Why caramel crystallize after adding butter

buttercaramel

This weekend I tried making salted caramel following a recipe from Bon Appetit's Test Kitchen (The caramel part from https://www.bonappetit.com/recipe/salted-caramel-chocolate-tart).

I noticed a little foam during the caramel formation but it did not give me much trouble at the moment, but later, when I added the butter, everything has gone awfully bad.

I took it off the stove to add the butter but it started to gain a sandy texture and a light yellow color. I put it on the stove again and kept adding butter hoping to solve it but it did not help.

In the end, I resolved by using half a glass of water, that lowered the temperature and melted everything back to a smooth deep amber sauce. After adding the cream and trying to reduce it to remove the added water, it went ok.

What did I do wrong? What happened?

P.S. In the recipe it asks for cream of tartar but I did not have it so I did not use it, is it the cause? I've seen other recipes without it, so I thought it was ok.

Best Answer

Acids, such as cream of tartar, can interfere with the formation of crystals by inverting sugars. Without it, you need to be more careful/lucky...

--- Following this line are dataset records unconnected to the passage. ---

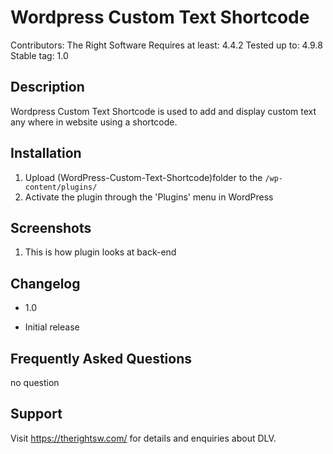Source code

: # Wordpress Custom Text Shortcode
Contributors: The Right Software
Requires at least: 4.4.2
Tested up to: 4.9.8
Stable tag: 1.0

## Description
Wordpress Custom Text Shortcode is used to add and display custom text any where in website using a shortcode.

## Installation
1. Upload (WordPress-Custom-Text-Shortcode)folder to the `/wp-content/plugins/`
2. Activate the plugin through the 'Plugins' menu in WordPress

## Screenshots
1. This is how plugin looks at back-end

## Changelog
- 1.0
* Initial release

## Frequently Asked Questions
no question

## Support
Visit https://therightsw.com/ for details and enquiries about DLV.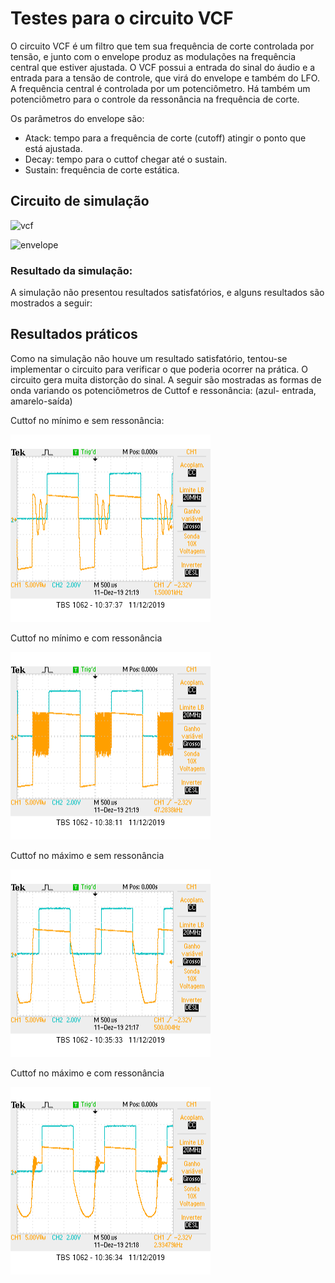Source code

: # Testes para o circuito VCF

O circuito VCF é um filtro que tem sua frequência de corte controlada por tensão, e junto com o envelope produz as modulações 
na frequência central que estiver ajustada. O VCF possui a entrada do sinal do áudio e a entrada para a tensão de controle, 
que virá do envelope e também do LFO. A frequência central é controlada por um potenciômetro. Há também um potenciômetro para 
o controle da ressonância na frequência de corte.

Os parâmetros do envelope são:

  - Atack: tempo para a frequência de corte (cutoff) atingir o ponto que está ajustada.
  - Decay: tempo para o cuttof chegar até o sustain.
  - Sustain: frequência de corte estática.

## Circuito de simulação

![vcf]()

![envelope]()

### Resultado da simulação:

A simulação não presentou resultados satisfatórios, e alguns resultados são mostrados a seguir:


## Resultados práticos

 Como na simulação não houve um resultado satisfatório, tentou-se implementar o circuito para 
 verificar o que poderia ocorrer na prática. O circuito gera muita distorção do sinal. A seguir são mostradas
 as formas de onda variando os potenciômetros de Cuttof e ressonância: (azul- entrada, amarelo-saída)
 
 
 Cuttof no mínimo e sem ressonância:
 
 ![](https://github.com/diogo0001/PI_III/blob/master/VCF_test/cuttof_min_no_res.png)
 
 Cuttof no mínimo e com ressonância
 
 ![](https://github.com/diogo0001/PI_III/blob/master/VCF_test/cuttof_min_and_res.png)
 
 Cuttof no máximo e sem ressonância
 
 ![](https://github.com/diogo0001/PI_III/blob/master/VCF_test/cuttof_max_no_res.png)
 
 Cuttof no máximo e com ressonância
 
 ![](https://github.com/diogo0001/PI_III/blob/master/VCF_test/cuttof_max_and_res.png)
 
 
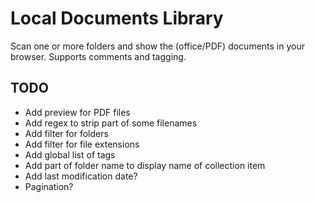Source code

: # Local Documents Library

Scan one or more folders and show the (office/PDF) documents in your browser. Supports comments and tagging.

## TODO

- Add preview for PDF files
- Add regex to strip part of some filenames
- Add filter for folders
- Add filter for file extensions
- Add global list of tags
- Add part of folder name to display name of collection item
- Add last modification date?
- Pagination?

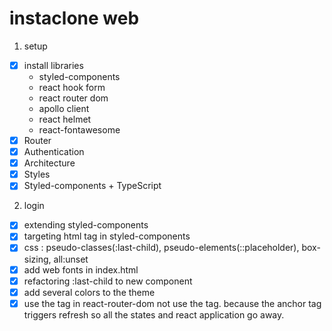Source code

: # instaclone web

1. setup
- [x] install libraries
    - styled-components
    - react hook form
    - react router dom
    - apollo client
    - react helmet
    - react-fontawesome
- [x] Router
- [x] Authentication
- [x] Architecture
- [x] Styles
- [x] Styled-components + TypeScript

2. login
- [x] extending styled-components 
- [x] targeting html tag in styled-components 
- [x] css : pseudo-classes(:last-child), pseudo-elements(::placeholder), box-sizing, all:unset
- [x] add web fonts in index.html
- [x] refactoring :last-child to new component
- [x] add several colors to the theme
- [x] use the <Link> tag in react-router-dom not use the <a> tag. because the anchor tag triggers refresh so all the states and react application go away. 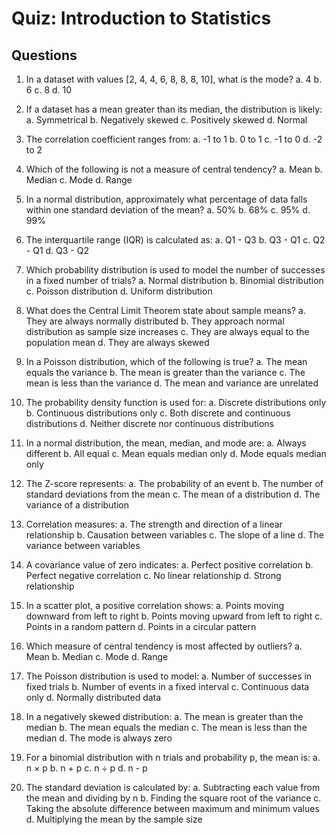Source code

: # Quiz: Introduction to Statistics

## Questions

1. In a dataset with values [2, 4, 4, 6, 8, 8, 8, 10], what is the mode?
   a. 4
   b. 6
   c. 8
   d. 10

2. If a dataset has a mean greater than its median, the distribution is likely:
   a. Symmetrical
   b. Negatively skewed
   c. Positively skewed
   d. Normal

3. The correlation coefficient ranges from:
   a. -1 to 1
   b. 0 to 1
   c. -1 to 0
   d. -2 to 2

4. Which of the following is not a measure of central tendency?
   a. Mean
   b. Median
   c. Mode
   d. Range

5. In a normal distribution, approximately what percentage of data falls within one standard deviation of the mean?
   a. 50%
   b. 68%
   c. 95%
   d. 99%

6. The interquartile range (IQR) is calculated as:
   a. Q1 - Q3
   b. Q3 - Q1
   c. Q2 - Q1
   d. Q3 - Q2

7. Which probability distribution is used to model the number of successes in a fixed number of trials?
   a. Normal distribution
   b. Binomial distribution
   c. Poisson distribution
   d. Uniform distribution

8. What does the Central Limit Theorem state about sample means?
   a. They are always normally distributed
   b. They approach normal distribution as sample size increases
   c. They are always equal to the population mean
   d. They are always skewed

9. In a Poisson distribution, which of the following is true?
   a. The mean equals the variance
   b. The mean is greater than the variance
   c. The mean is less than the variance
   d. The mean and variance are unrelated

10. The probability density function is used for:
    a. Discrete distributions only
    b. Continuous distributions only
    c. Both discrete and continuous distributions
    d. Neither discrete nor continuous distributions

11. In a normal distribution, the mean, median, and mode are:
    a. Always different
    b. All equal
    c. Mean equals median only
    d. Mode equals median only

12. The Z-score represents:
    a. The probability of an event
    b. The number of standard deviations from the mean
    c. The mean of a distribution
    d. The variance of a distribution

13. Correlation measures:
    a. The strength and direction of a linear relationship
    b. Causation between variables
    c. The slope of a line
    d. The variance between variables

14. A covariance value of zero indicates:
    a. Perfect positive correlation
    b. Perfect negative correlation
    c. No linear relationship
    d. Strong relationship

15. In a scatter plot, a positive correlation shows:
    a. Points moving downward from left to right
    b. Points moving upward from left to right
    c. Points in a random pattern
    d. Points in a circular pattern

16. Which measure of central tendency is most affected by outliers?
    a. Mean
    b. Median
    c. Mode
    d. Range

17. The Poisson distribution is used to model:
    a. Number of successes in fixed trials
    b. Number of events in a fixed interval
    c. Continuous data only
    d. Normally distributed data

18. In a negatively skewed distribution:
    a. The mean is greater than the median
    b. The mean equals the median
    c. The mean is less than the median
    d. The mode is always zero

19. For a binomial distribution with n trials and probability p, the mean is:
    a. n × p
    b. n + p
    c. n ÷ p
    d. n - p

20. The standard deviation is calculated by:
    a. Subtracting each value from the mean and dividing by n
    b. Finding the square root of the variance
    c. Taking the absolute difference between maximum and minimum values
    d. Multiplying the mean by the sample size
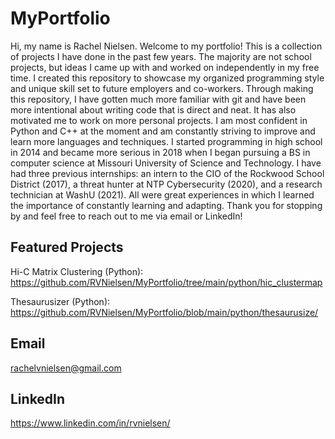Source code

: # MyPortfolio
Hi, my name is Rachel Nielsen. Welcome to my portfolio! This is a collection of projects I have done in the past few years. The majority are not school projects, but ideas I came up with and worked on independently in my free time. I created this repository to showcase my organized programming style and unique skill set to future employers and co-workers. Through making this repository, I have gotten much more familiar with git and have been more intentional about writing code that is direct and neat. It has also motivated me to work on more personal projects. I am most confident in Python and C++ at the moment and am constantly striving to improve and learn more languages and techniques. I started programming in high school in 2014 and became more serious in 2018 when I began pursuing a BS in computer science at Missouri University of Science and Technology. I have had three previous internships: an intern to the CIO of the Rockwood School District (2017), a threat hunter at NTP Cybersecurity (2020), and a research technician at WashU (2021). All were great experiences in which I learned the importance of constantly learning and adapting. Thank you for stopping by and feel free to reach out to me via email or LinkedIn!

## Featured Projects
Hi-C Matrix Clustering (Python): https://github.com/RVNielsen/MyPortfolio/tree/main/python/hic_clustermap

Thesaurusizer (Python): https://github.com/RVNielsen/MyPortfolio/blob/main/python/thesaurusize/

## Email
rachelvnielsen@gmail.com

## LinkedIn
https://www.linkedin.com/in/rvnielsen/
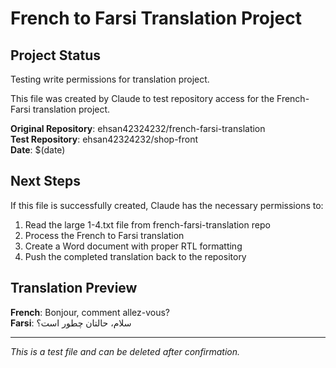 # French to Farsi Translation Project

## Project Status
Testing write permissions for translation project.

This file was created by Claude to test repository access for the French-Farsi translation project.

**Original Repository**: ehsan42324232/french-farsi-translation  
**Test Repository**: ehsan42324232/shop-front  
**Date**: $(date)

## Next Steps
If this file is successfully created, Claude has the necessary permissions to:
1. Read the large 1-4.txt file from french-farsi-translation repo
2. Process the French to Farsi translation
3. Create a Word document with proper RTL formatting
4. Push the completed translation back to the repository

## Translation Preview
**French**: Bonjour, comment allez-vous?  
**Farsi**: سلام، حالتان چطور است؟

---
*This is a test file and can be deleted after confirmation.*
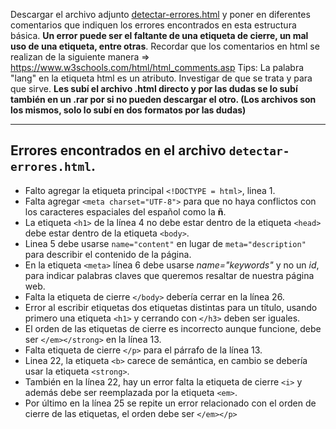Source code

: Descargar el archivo adjunto [detectar-errores.html](./task/detectar-errores.html "enunciado") y poner en diferentes comentarios que indiquen los errores encontrados en esta estructura básica. **Un error puede ser el faltante de una etiqueta de cierre, un mal uso de una etiqueta, entre otras**.
Recordar que los comentarios en html se realizan de la siguiente manera => https://www.w3schools.com/html/html_comments.asp
Tips: La palabra "lang" en la etiqueta html es un atributo. Investigar de que se trata y para que sirve. 
**Les subí el archivo .html directo y por las dudas se lo subí también en un .rar por si no pueden descargar el otro. (Los archivos son los mismos, solo lo subí en dos formatos por las dudas)**

---

## Errores encontrados en el archivo `detectar-errores.html`.

- Falto agregar la etiqueta principal ``<!DOCTYPE = html>``, linea 1.
- Falta agregar ``<meta charset="UTF-8">`` para que no haya conflictos con los caracteres espaciales del español como la **ñ**.
- La etiqueta `<h1>` de la línea 4 no debe estar dentro de la etiqueta `<head>` debe estar dentro de la etiqueta `<body>`.
- Linea 5 debe usarse ``name="content"`` en lugar de ``meta="description"`` para describir el contenido de la página.
- En la etiqueta ``<meta>`` línea 6 debe usarse *name="keywords"* y no un *id*, para indicar palabras claves que queremos resaltar de nuestra página web.
- Falta la etiqueta de cierre ``</body>`` debería cerrar en la línea 26.
- Error al escribir etiquetas dos etiquetas distintas para un título, usando primero una etiqueta ``<h1>`` y cerrando con ``</h3>`` deben ser iguales.
- El orden de las etiquetas de cierre es incorrecto aunque funcione, debe ser ``</em></strong>`` en la línea 13.
- Falta etiqueta de cierre ``</p>`` para el párrafo de la línea 13.
- Linea 22, la etiqueta ``<b>`` carece de semántica, en cambio se debería usar la etiqueta ``<strong>``.
- También en la línea 22, hay un error falta la etiqueta de cierre ``<i>`` y además debe ser reemplazada por la etiqueta ``<em>``.
- Por último en la línea 25 se repite un error relacionado con el orden de cierre de las etiquetas, el orden debe ser ``</em></p>``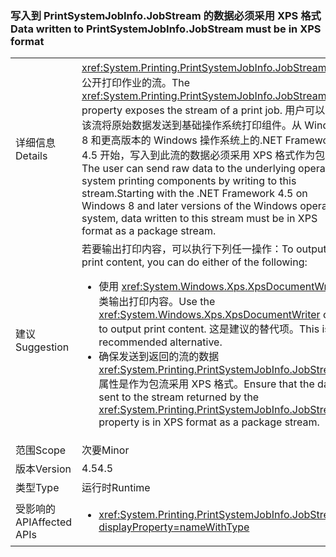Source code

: ### <a name="data-written-to-printsystemjobinfojobstream-must-be-in-xps-format"></a><span data-ttu-id="ea3f9-101">写入到 PrintSystemJobInfo.JobStream 的数据必须采用 XPS 格式</span><span class="sxs-lookup"><span data-stu-id="ea3f9-101">Data written to PrintSystemJobInfo.JobStream must be in XPS format</span></span>

|   |   |
|---|---|
|<span data-ttu-id="ea3f9-102">详细信息</span><span class="sxs-lookup"><span data-stu-id="ea3f9-102">Details</span></span>|<span data-ttu-id="ea3f9-103"><xref:System.Printing.PrintSystemJobInfo.JobStream>属性公开打印作业的流。</span><span class="sxs-lookup"><span data-stu-id="ea3f9-103">The <xref:System.Printing.PrintSystemJobInfo.JobStream> property exposes the stream of a print job.</span></span> <span data-ttu-id="ea3f9-104">用户可以写入该流将原始数据发送到基础操作系统打印组件。从 Windows 8 和更高版本的 Windows 操作系统上的.NET Framework 4.5 开始，写入到此流的数据必须采用 XPS 格式作为包流。</span><span class="sxs-lookup"><span data-stu-id="ea3f9-104">The user can send raw data to the underlying operating system printing components by writing to this stream.Starting with the .NET Framework 4.5 on Windows 8 and later versions of the Windows operating system, data written to this stream must be in XPS format as a package stream.</span></span>|
|<span data-ttu-id="ea3f9-105">建议</span><span class="sxs-lookup"><span data-stu-id="ea3f9-105">Suggestion</span></span>|<span data-ttu-id="ea3f9-106">若要输出打印内容，可以执行下列任一操作：</span><span class="sxs-lookup"><span data-stu-id="ea3f9-106">To output print content, you can do either of the following:</span></span><ul><li><span data-ttu-id="ea3f9-107">使用 <xref:System.Windows.Xps.XpsDocumentWriter> 类输出打印内容。</span><span class="sxs-lookup"><span data-stu-id="ea3f9-107">Use the <xref:System.Windows.Xps.XpsDocumentWriter> class to output print content.</span></span> <span data-ttu-id="ea3f9-108">这是建议的替代项。</span><span class="sxs-lookup"><span data-stu-id="ea3f9-108">This is the recommended alternative.</span></span></li><li><span data-ttu-id="ea3f9-109">确保发送到返回的流的数据<xref:System.Printing.PrintSystemJobInfo.JobStream>属性是作为包流采用 XPS 格式。</span><span class="sxs-lookup"><span data-stu-id="ea3f9-109">Ensure that the data sent to the stream returned by the <xref:System.Printing.PrintSystemJobInfo.JobStream> property is in XPS format as a package stream.</span></span></li></ul>|
|<span data-ttu-id="ea3f9-110">范围</span><span class="sxs-lookup"><span data-stu-id="ea3f9-110">Scope</span></span>|<span data-ttu-id="ea3f9-111">次要</span><span class="sxs-lookup"><span data-stu-id="ea3f9-111">Minor</span></span>|
|<span data-ttu-id="ea3f9-112">版本</span><span class="sxs-lookup"><span data-stu-id="ea3f9-112">Version</span></span>|<span data-ttu-id="ea3f9-113">4.5</span><span class="sxs-lookup"><span data-stu-id="ea3f9-113">4.5</span></span>|
|<span data-ttu-id="ea3f9-114">类型</span><span class="sxs-lookup"><span data-stu-id="ea3f9-114">Type</span></span>|<span data-ttu-id="ea3f9-115">运行时</span><span class="sxs-lookup"><span data-stu-id="ea3f9-115">Runtime</span></span>|
|<span data-ttu-id="ea3f9-116">受影响的 API</span><span class="sxs-lookup"><span data-stu-id="ea3f9-116">Affected APIs</span></span>|<ul><li><xref:System.Printing.PrintSystemJobInfo.JobStream?displayProperty=nameWithType></li></ul>|

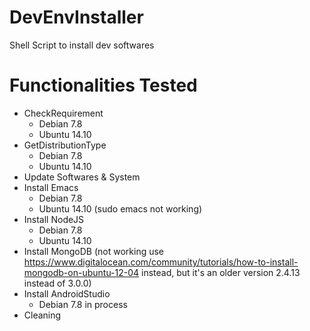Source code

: # DevEnvInstaller
Shell Script to install dev softwares

Functionalities Tested
======================
* CheckRequirement
  * Debian 7.8
  * Ubuntu 14.10 
* GetDistributionType
  * Debian 7.8
  * Ubuntu 14.10 
* Update Softwares & System
* Install Emacs
  * Debian 7.8
  * Ubuntu 14.10 (sudo emacs not working)
* Install NodeJS
  * Debian 7.8
  * Ubuntu 14.10 
* Install MongoDB
(not working use https://www.digitalocean.com/community/tutorials/how-to-install-mongodb-on-ubuntu-12-04 instead, but it's an older version 2.4.13 instead of 3.0.0)
* Install AndroidStudio
  * Debian 7.8 in process
* Cleaning
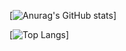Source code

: [![Anurag's GitHub stats](https://github-readme-stats.vercel.app/api?username=iesous-kurios&theme=dark)]

[![Top Langs](https://github-readme-stats.vercel.app/api/top-langs/?username=iesous-kurios&theme=dark&layout=compact)]

<!--
**iesous-kurios/iesous-kurios** is a ✨ _special_ ✨ repository because its `README.md` (this file) appears on your GitHub profile.

Here are some ideas to get you started:

- 🔭 I’m currently working on ...
- 🌱 I’m currently learning ...
- 👯 I’m looking to collaborate on ...
- 🤔 I’m looking for help with ...
- 💬 Ask me about ...
- 📫 How to reach me: ...
- 😄 Pronouns: ...
- ⚡ Fun fact: ...
-->
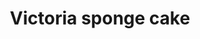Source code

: ---
title: Victoria sponge cake
stack: VIEW RECIPE >
slug: victoria-sponge-cake
Difficulty: Easy
---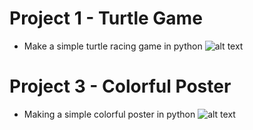 # Project 1 - Turtle Game

- Make a simple turtle racing game in python
![alt text](https://github.com/abhishekbharti-github/turtleGame/blob/master/turtle_running_game.png)

# Project 3 - Colorful Poster
- Making a simple colorful poster in python
![alt text](https://github.com/abhishekbharti-github/pythonProjects/blob/master/project3_colorfulposter.png)

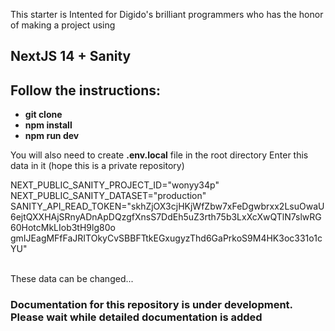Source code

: This starter is Intented for Digido's brilliant programmers who has the honor of making a project using <h2> NextJS 14 + Sanity </h2>
<h2>Follow the instructions:</h2>
<ul>
<li><b> git clone</b></li>
<li><b> npm install</b></li>
<li><b> npm run dev</b></li>
</ul>

You will also need to create  <b>.env.local</b> file in the root directory
Enter this data in it (hope this is  a private repository)

NEXT_PUBLIC_SANITY_PROJECT_ID="wonyy34p"
NEXT_PUBLIC_SANITY_DATASET="production"
SANITY_API_READ_TOKEN="skhZjOX3cjHKjWfZbw7xFeDgwbrxx2LsuOwaU6ejtQXXHAjSRnyADnApDQzgfXnsS7DdEh5uZ3rth75b3LxXcXwQTlN7slwRG60HotcMkLIob3tH9lg80o
gmIJEagMFfFaJRITOkyCvSBBFTtkEGxugyzThd6GaPrkoS9M4HK3oc331o1cYU"

<br />
These data can be changed...
<br />
<h3>Documentation for this repository is under development. Please wait while detailed documentation is added</h3>
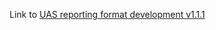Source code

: Link to [UAS reporting format development v1.1.1](https://docs.google.com/document/d/1FvrxnXt07XOqG9NLJUAtMzguRFO54fjlizMxcb9NRNM/edit#heading=h.ew929ymdqhhv)
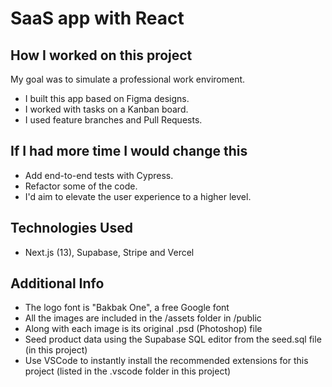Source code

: # SaaS app with React

## How I worked on this project

My goal was to simulate a professional work enviroment.

- I built this app based on Figma designs.
- I worked with tasks on a Kanban board.
- I used feature branches and Pull Requests.
  

## If I had more time I would change this

- Add end-to-end tests with Cypress.
- Refactor some of the code.
- I'd aim to elevate the user experience to a higher level.


## Technologies Used

- Next.js (13), Supabase, Stripe and Vercel


## Additional Info

- The logo font is "Bakbak One", a free Google font
- All the images are included in the /assets folder in /public
- Along with each image is its original .psd (Photoshop) file
- Seed product data using the Supabase SQL editor from the seed.sql file (in this project)
- Use VSCode to instantly install the recommended extensions for this project (listed in the .vscode folder in this project)
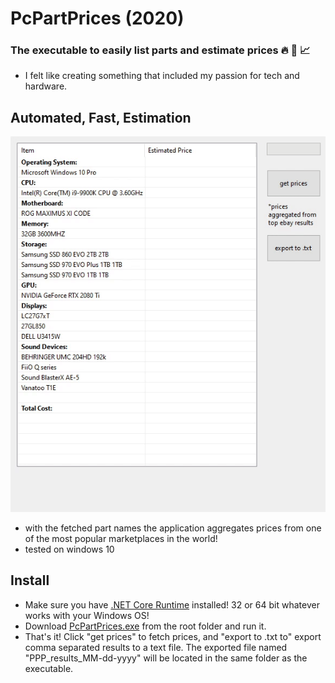 # 																PcPartPrices (2020)

### The executable to easily list parts and estimate prices  🔥 🧻 📈



- I felt like creating something that included my passion for tech and hardware.

## Automated, Fast, Estimation

[![PcPartPrices Demo](ppp.gif)](#)

- with the fetched part names the application aggregates prices from one of the most popular marketplaces in the world!
- tested on windows 10

## Install

* Make sure you have [.NET Core Runtime](https://dotnet.microsoft.com/download/dotnet-core/current/runtime) installed! 32 or 64 bit whatever works with your Windows OS!
* Download [PcPartPrices.exe](https://github.com/nkinlui/pcpartprices/blob/master/PcPartPrices.exe) from the root folder and run it.
* That's it! Click "get prices" to fetch prices, and "export to .txt to" export comma separated results to a text file. The exported file named "PPP_results_MM-dd-yyyy" will be located in the same folder as the executable.

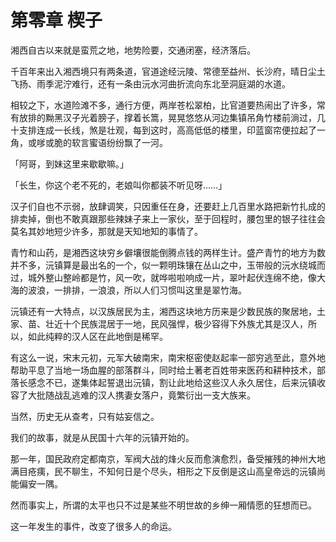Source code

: # 第零章 楔子

湘西自古以来就是蛮荒之地，地势险要，交通闭塞，经济落后。

千百年来出入湘西境只有两条道，官道途经沅陵、常德至益州、长沙府，晴日尘土飞扬、雨季泥泞难行，还有一条由沅水河曲折流向东北至洞庭湖的水道。

相较之下，水道险滩不多，通行方便，两岸苍松翠柏，比官道要热闹出了许多，常有放排的黝黑汉子光着膀子，撑着长篙，晃晃悠悠从河边集镇吊角竹楼前淌过，几十支排连成一长线，煞是壮观，每到这时，高高低低的楼里，印蓝窗帘便拉起了一角，或嗲或脆的软言蜜语纷纷飘了一河。

「阿哥，到妹这里来歇歇嘛。」

「长生，你这个老不死的，老娘叫你都装不听见呀……」

汉子们自也不示弱，放肆调笑，只因重任在身，还要赶上几百里水路把新竹扎成的排卖掉，倒也不敢真跟那些辣妹子来上一家伙，至于回程时，腰包里的银子往往会莫名其妙地短少许多，那就是天知地知的事情了。

青竹和山药，是湘西这块穷乡僻壤很能倒腾点钱的两样生计。盛产青竹的地方为数并不多，沅镇算是最出名的一个，似一颗明珠镶在丛山之中，玉带般的沅水绕城而过，城外整山整岭都是竹，风一吹，就哗啦啦响成一片，翠叶起伏连绵不绝，像大海的波浪，一排排，一浪浪，所以人们习惯叫这里是翠竹海。

沅镇还有一大特点，以汉族居民为主，湘西这块地方历来是少数民族的聚居地，土家、苗、壮近十个民族混居于一地，民风强悍，极少容得下外族尤其是汉人，所以，如此纯粹的汉人区在此地倒是稀罕。

有这么一说，宋末元初，元军大破南宋，南宋枢密使赵起率一部穷逃至此，意外地帮助平息了当地一场血腥的部落群斗，同时给土著老百姓带来医药和耕种技术，部落长感念不已，遂集体起誓退出沅镇，割让此地给这些汉人永久居住，后来沅镇收容了大批随战乱逃难的汉人携妻女落户，竟繁衍出一支大族来。

当然，历史无从查考，只有姑妄信之。

我们的故事，就是从民国十六年的沅镇开始的。

那一年，国民政府定都南京，军阀大战的烽火反而愈演愈烈，备受摧残的神州大地满目疮痍，民不聊生，不知何日是个尽头，相形之下反倒是这山高皇帝远的沅镇尚能偏安一隅。

然而事实上，所谓的太平也只不过是某些不明世故的乡绅一厢情愿的狂想而已。

这一年发生的事件，改变了很多人的命运。


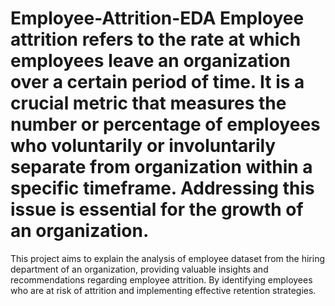 # Employee-Attrition-EDA Employee attrition refers to the rate at which employees leave an organization over a certain period of time. It is a crucial metric that measures the number or percentage of employees who voluntarily or involuntarily separate from organization within a specific timeframe. Addressing this issue is essential for the growth of an organization.

This project aims to explain the analysis of employee dataset from the hiring department of an organization, providing valuable insights and recommendations regarding employee attrition. By identifying employees who are at risk of attrition and implementing effective retention strategies.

To quote Cooks Illustrated [It's for simple syrup but point still holds]:

Simple syrup crystallizes when enough of the sugar molecules stick to one another that they become insoluble in the water... To find a more effective solution, we had to understand why these additives helped. The cream of tartar and lemon juice are both acids that are able to break down sugar molecules into glucose and fructose in a process called inversion. So not only were fewer sugar molecules available to cluster together in our doctored syrups but the newly present glucose and fructose were physically blocking the remaining sugar molecules from one another.